▶ SUPPLIED INFORMATION:
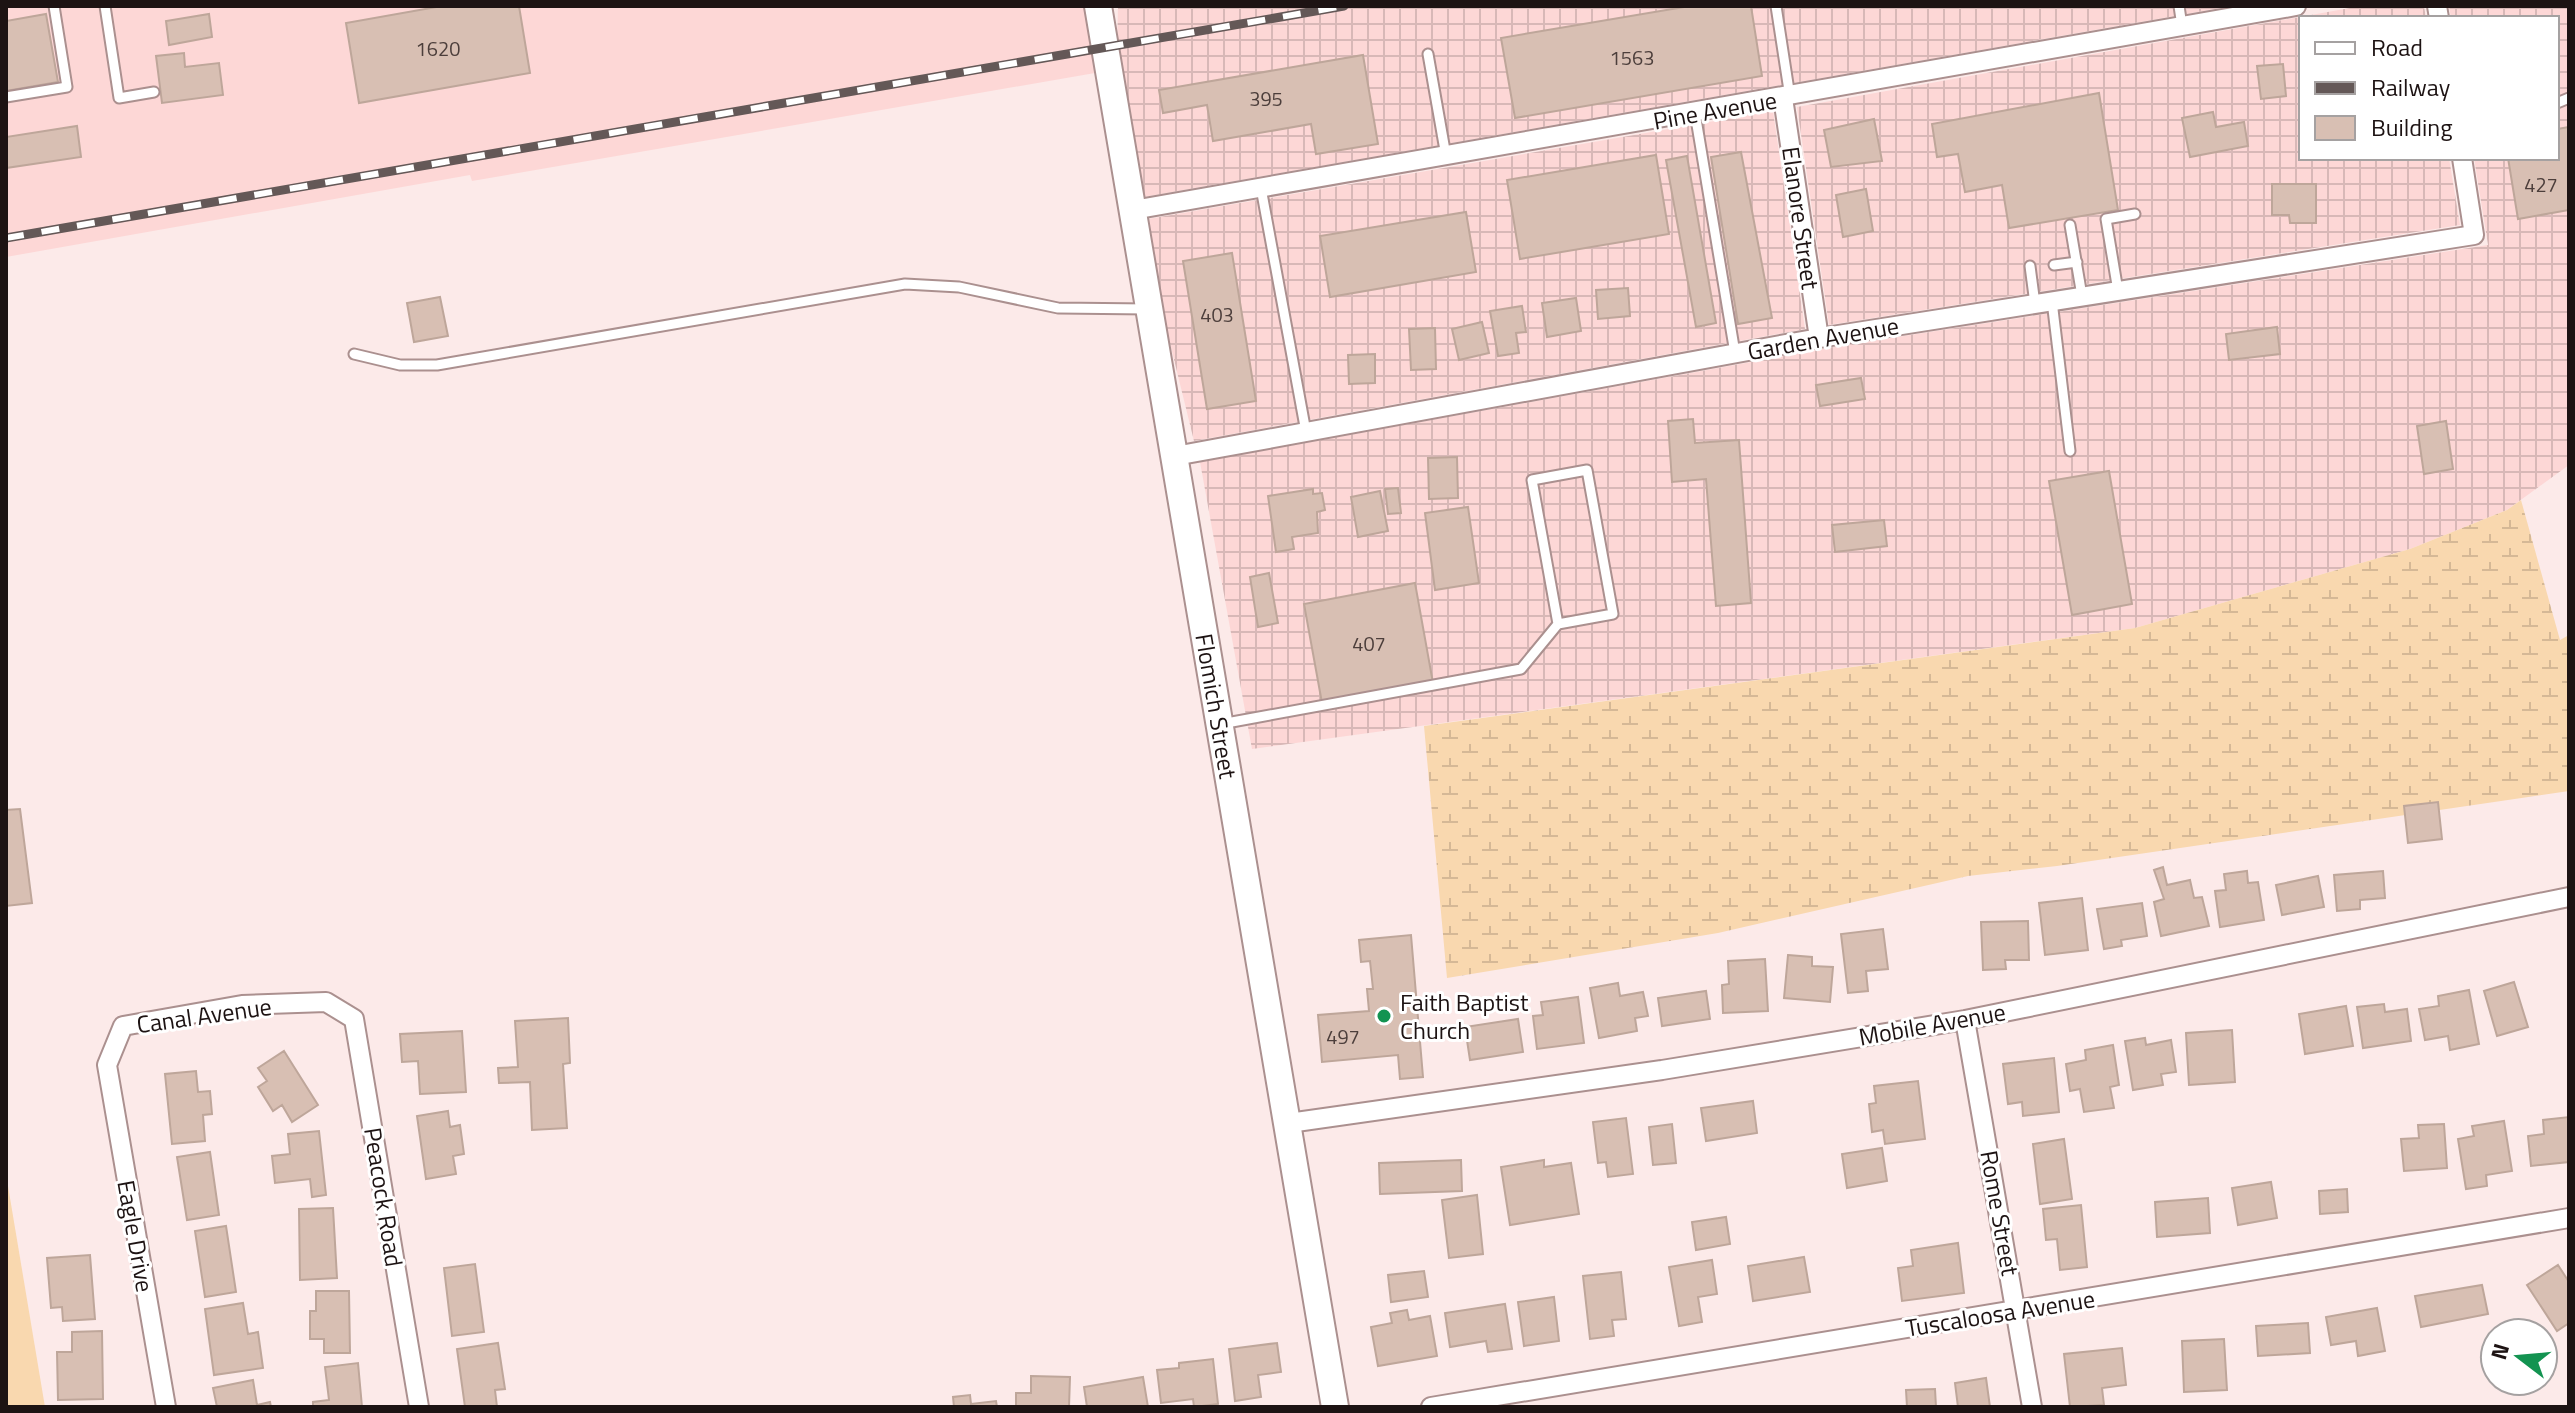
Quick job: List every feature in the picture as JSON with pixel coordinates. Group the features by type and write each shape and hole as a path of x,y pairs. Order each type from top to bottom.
{"street":[{"name":"Flomich Street","path":"1098,6 1102,47 1150,309 1335,1407"},
{"name":"Pine Avenue","path":"1133,210 2182,27 2228,12 2285,7"},
{"name":"Elanore Street","path":"1787,97 1819,338"},
{"name":"Garden Avenue","path":"1175,456 1819,338 2474,235 2462,160"},
{"name":"Mobile Avenue","path":"1289,1123 1662,1070 1965,1020 2569,897"},
{"name":"Canal Avenue","path":"107,1065 123,1026 242,1005 326,1002"},
{"name":"Peacock Road","path":"326,1002 354,1019 419,1407"},
{"name":"Rome Street","path":"1965,1020 2032,1407"},
{"name":"Eagle Drive","path":"107,1065 166,1407"},
{"name":"Tuscaloosa Avenue","path":"1431,1407 2569,1218"}],"lane":[{"path":"6,97 67,87 54,6"},
{"path":"105,6 119,98 154,92"},
{"path":"1776,6 1787,97"},
{"path":"2179,6 2182,27"},
{"path":"1428,54 1446,156"},
{"path":"1695,113 1735,353"},
{"path":"1261,188 1306,432"},
{"path":"2118,291 2106,219 2135,214"},
{"path":"2070,225 2082,296"},
{"path":"2054,265 2077,262"},
{"path":"2030,266 2044,302 2070,451"},
{"path":"354,354 400,365 437,365 905,284 959,287 1058,308 1150,309"},
{"path":"1221,724 1521,669 1558,624 1613,614 1587,470 1532,480 1558,624"}],"shaded area":[{"path":"6,6 1085,6 1095,73 472,181 470,175 6,257"},
{"path":"1118,6 2232,6 1144,197 1117,46"},
{"path":"2361,6 2424,6 2426,16 2305,16"},
{"path":"2449,6 2569,6 2569,465 2507,510 2410,549 2135,628 1252,749 1200,462 1833,347 2488,245 2474,160 2559,160 2559,16 2451,16"},
{"path":"2299,17 2299,160 2449,160 2460,225 1829,325 1797,107"},
{"path":"1773,111 1805,329 1194,441 1166,327 1148,219"}],"green space":[{"path":"2521,500 2560,640 2569,635 2569,791 2057,866 1968,876 1718,933 1447,978 1424,726 2135,628 2410,549 2507,510"},
{"path":"6,1174 45,1407 6,1407"}],"building":[{"path":"442,6 519,6 530,73 359,103 346,23"},
{"path":"1690,6 1751,6 1762,76 1515,118 1501,38"},
{"path":"46,14 58,82 6,91 6,21"},
{"path":"209,14 212,37 169,45 166,21"},
{"path":"184,53 185,67 219,63 223,95 162,103 156,56"},
{"path":"1363,55 1378,144 1316,154 1311,124 1213,141 1207,105 1163,113 1159,90"},
{"path":"2283,64 2286,96 2261,99 2257,66"},
{"path":"2099,93 2118,210 2009,228 2002,185 1965,192 1958,154 1937,157 1932,124"},
{"path":"2213,112 2216,127 2244,122 2248,146 2190,157 2182,118"},
{"path":"1874,119 1882,161 1831,167 1824,130"},
{"path":"77,126 81,157 6,168 6,137"},
{"path":"2569,127 2569,210 2518,219 2508,160 2559,160 2559,129"},
{"path":"1741,152 1772,318 1738,324 1711,157"},
{"path":"1656,155 1669,234 1520,259 1507,180"},
{"path":"1687,156 1716,323 1696,327 1666,160"},
{"path":"2272,184 2316,184 2316,223 2290,223 2289,215 2272,215"},
{"path":"1866,189 1873,231 1843,237 1836,195"},
{"path":"1466,212 1476,272 1330,297 1320,236"},
{"path":"1232,253 1256,401 1207,409 1183,261"},
{"path":"1628,288 1630,316 1598,319 1596,290"},
{"path":"440,297 448,336 414,342 407,303"},
{"path":"1576,298 1581,331 1547,337 1542,303"},
{"path":"1522,306 1526,332 1516,333 1519,353 1498,356 1490,311"},
{"path":"1482,322 1489,353 1459,360 1452,329"},
{"path":"2277,327 2280,354 2229,360 2226,334"},
{"path":"1435,328 1436,369 1411,370 1409,329"},
{"path":"1375,354 1375,383 1349,384 1348,355"},
{"path":"1861,378 1865,399 1820,406 1816,385"},
{"path":"1693,419 1695,443 1739,440 1751,603 1716,606 1706,479 1672,482 1668,421"},
{"path":"2446,421 2453,469 2424,474 2417,426"},
{"path":"1457,457 1458,498 1429,499 1428,458"},
{"path":"2109,471 2132,604 2072,615 2049,481"},
{"path":"1398,488 1401,513 1388,514 1385,489"},
{"path":"1313,489 1313,494 1322,493 1325,510 1317,512 1318,533 1292,537 1294,549 1276,552 1268,496"},
{"path":"1380,491 1388,531 1358,537 1351,497"},
{"path":"1468,507 1479,583 1435,590 1425,513"},
{"path":"1884,520 1887,546 1835,552 1832,525"},
{"path":"1269,573 1278,623 1258,627 1250,577"},
{"path":"1415,583 1433,683 1322,703 1304,604"},
{"path":"2438,802 2442,839 2408,843 2404,806"},
{"path":"20,809 32,903 6,906 6,810"},
{"path":"2163,867 2167,885 2190,880 2194,898 2202,897 2209,926 2161,936 2154,902 2164,899 2154,870"},
{"path":"2247,871 2248,883 2258,882 2264,920 2220,927 2215,891 2226,890 2224,874"},
{"path":"2383,871 2385,898 2360,900 2360,909 2337,911 2334,875"},
{"path":"2318,876 2324,907 2282,915 2276,885"},
{"path":"2082,898 2088,950 2045,955 2039,903"},
{"path":"2142,903 2147,936 2121,940 2122,946 2104,949 2097,909"},
{"path":"2028,921 2029,960 2005,960 2006,969 1983,970 1981,922"},
{"path":"1883,929 1888,969 1866,971 1868,991 1848,993 1841,934"},
{"path":"1411,935 1423,1077 1400,1079 1398,1055 1322,1062 1318,1015 1369,1011 1367,989 1373,989 1370,961 1361,962 1359,940"},
{"path":"1788,955 1812,957 1812,966 1833,967 1830,1002 1784,998"},
{"path":"1765,959 1768,1011 1723,1013 1722,985 1729,984 1728,961"},
{"path":"2514,982 2528,1027 2497,1036 2484,991"},
{"path":"1618,983 1620,996 1643,992 1648,1016 1635,1018 1637,1031 1599,1038 1590,988"},
{"path":"2469,990 2479,1044 2450,1050 2448,1036 2425,1040 2419,1009 2439,1006 2438,996"},
{"path":"1706,991 1710,1019 1662,1026 1658,998"},
{"path":"1578,997 1584,1043 1537,1049 1533,1016 1543,1015 1541,1002"},
{"path":"2384,1004 2385,1012 2407,1009 2411,1041 2363,1048 2357,1007"},
{"path":"2346,1006 2353,1046 2305,1054 2299,1014"},
{"path":"568,1018 570,1063 563,1064 567,1128 532,1130 530,1082 499,1083 498,1068 518,1067 515,1021"},
{"path":"1518,1019 1523,1052 1470,1060 1465,1027"},
{"path":"2232,1030 2235,1082 2189,1085 2186,1033"},
{"path":"462,1031 466,1092 420,1094 418,1061 402,1062 400,1034"},
{"path":"2145,1038 2146,1045 2171,1040 2176,1072 2161,1074 2163,1085 2133,1090 2125,1041"},
{"path":"2113,1045 2119,1085 2110,1087 2114,1108 2084,1112 2080,1089 2070,1091 2066,1064 2086,1060 2085,1050"},
{"path":"284,1051 318,1105 292,1122 282,1105 273,1111 258,1087 267,1081 258,1068"},
{"path":"2054,1058 2059,1112 2023,1116 2022,1102 2008,1104 2003,1064"},
{"path":"196,1071 198,1092 210,1091 212,1114 203,1115 205,1141 172,1144 165,1074"},
{"path":"1918,1081 1925,1139 1885,1144 1883,1130 1872,1132 1869,1104 1876,1103 1874,1086"},
{"path":"1753,1101 1757,1133 1706,1141 1701,1108"},
{"path":"448,1111 450,1127 460,1125 464,1154 453,1156 456,1174 426,1179 417,1116"},
{"path":"2569,1117 2569,1162 2531,1166 2528,1136 2544,1134 2543,1120"},
{"path":"1626,1118 1633,1174 1608,1177 1606,1162 1598,1163 1593,1122"},
{"path":"2504,1121 2512,1171 2486,1175 2487,1186 2466,1189 2458,1139 2474,1136 2472,1126"},
{"path":"1672,1124 1676,1163 1653,1165 1649,1127"},
{"path":"2444,1124 2447,1168 2404,1171 2401,1139 2419,1138 2418,1125"},
{"path":"319,1131 326,1195 312,1197 310,1179 275,1183 272,1156 290,1154 288,1134"},
{"path":"2064,1139 2072,1199 2040,1204 2033,1144"},
{"path":"1882,1148 1887,1181 1847,1188 1842,1154"},
{"path":"210,1152 219,1215 187,1220 177,1157"},
{"path":"1461,1160 1462,1191 1380,1194 1379,1163"},
{"path":"1544,1160 1544,1167 1571,1163 1579,1214 1510,1225 1501,1167"},
{"path":"2271,1182 2277,1218 2238,1225 2232,1188"},
{"path":"2347,1189 2348,1212 2320,1214 2319,1191"},
{"path":"1477,1195 1483,1254 1449,1258 1442,1200"},
{"path":"2208,1198 2210,1233 2157,1237 2155,1202"},
{"path":"2081,1205 2087,1267 2060,1270 2057,1239 2046,1240 2043,1209"},
{"path":"333,1208 337,1278 300,1280 299,1209"},
{"path":"1726,1217 1730,1244 1696,1250 1692,1222"},
{"path":"226,1226 236,1292 205,1297 195,1231"},
{"path":"1958,1243 1964,1293 1902,1301 1898,1268 1913,1266 1911,1250"},
{"path":"90,1255 95,1319 63,1321 62,1307 51,1308 47,1258"},
{"path":"1804,1257 1810,1292 1753,1301 1748,1266"},
{"path":"1712,1260 1717,1294 1698,1297 1702,1322 1679,1326 1669,1267"},
{"path":"475,1264 484,1332 452,1336 444,1268"},
{"path":"2558,1265 2569,1282 2569,1323 2559,1330 2559,1317 2548,1317 2527,1285"},
{"path":"1424,1271 1428,1297 1391,1302 1388,1275"},
{"path":"1621,1272 1626,1319 1612,1320 1614,1336 1590,1339 1583,1276"},
{"path":"2482,1285 2488,1314 2421,1327 2415,1296"},
{"path":"316,1291 349,1291 350,1353 324,1353 324,1339 310,1339 310,1311 316,1311"},
{"path":"1554,1297 1559,1341 1524,1346 1518,1302"},
{"path":"243,1303 248,1334 258,1332 263,1368 214,1375 205,1309"},
{"path":"1505,1304 1512,1349 1488,1352 1486,1341 1450,1347 1445,1313"},
{"path":"2377,1308 2385,1351 2358,1356 2356,1341 2331,1345 2326,1317"},
{"path":"1407,1310 1409,1320 1430,1316 1437,1356 1378,1366 1371,1327 1392,1323 1390,1313"},
{"path":"2308,1323 2310,1353 2258,1356 2256,1326"},
{"path":"102,1331 103,1399 58,1400 57,1352 72,1352 72,1332"},
{"path":"2224,1339 2227,1390 2184,1392 2182,1341"},
{"path":"498,1343 505,1389 495,1390 497,1407 465,1407 457,1349"},
{"path":"1277,1343 1281,1372 1258,1375 1261,1397 1235,1401 1229,1349"},
{"path":"2122,1348 2126,1385 2102,1388 2104,1405 2070,1407 2064,1354"},
{"path":"1213,1359 1218,1404 1194,1407 1193,1399 1161,1403 1157,1370 1179,1368 1179,1363"},
{"path":"358,1363 362,1407 313,1407 313,1402 329,1400 325,1367"},
{"path":"1031,1376 1070,1377 1069,1407 1016,1407 1016,1393 1031,1393"},
{"path":"1143,1377 1148,1407 1087,1407 1084,1387"},
{"path":"1986,1378 1990,1407 1958,1407 1955,1383"},
{"path":"253,1380 257,1405 270,1402 271,1407 217,1407 213,1388"},
{"path":"1935,1389 1936,1407 1907,1407 1906,1390"},
{"path":"970,1395 971,1404 996,1401 997,1407 954,1407 953,1397"}],"railway":[{"path":"6,238 1344,6"}],"place":[{"name":"Faith Baptist Church","path":"1384,1016"}]}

▶ WHAT YOU HAVE TO DO:
Count up the lines in the records where the string "Street" appears. Your reply is that number alone.

▶ RESPONSE TO THIS EXERCISE:
3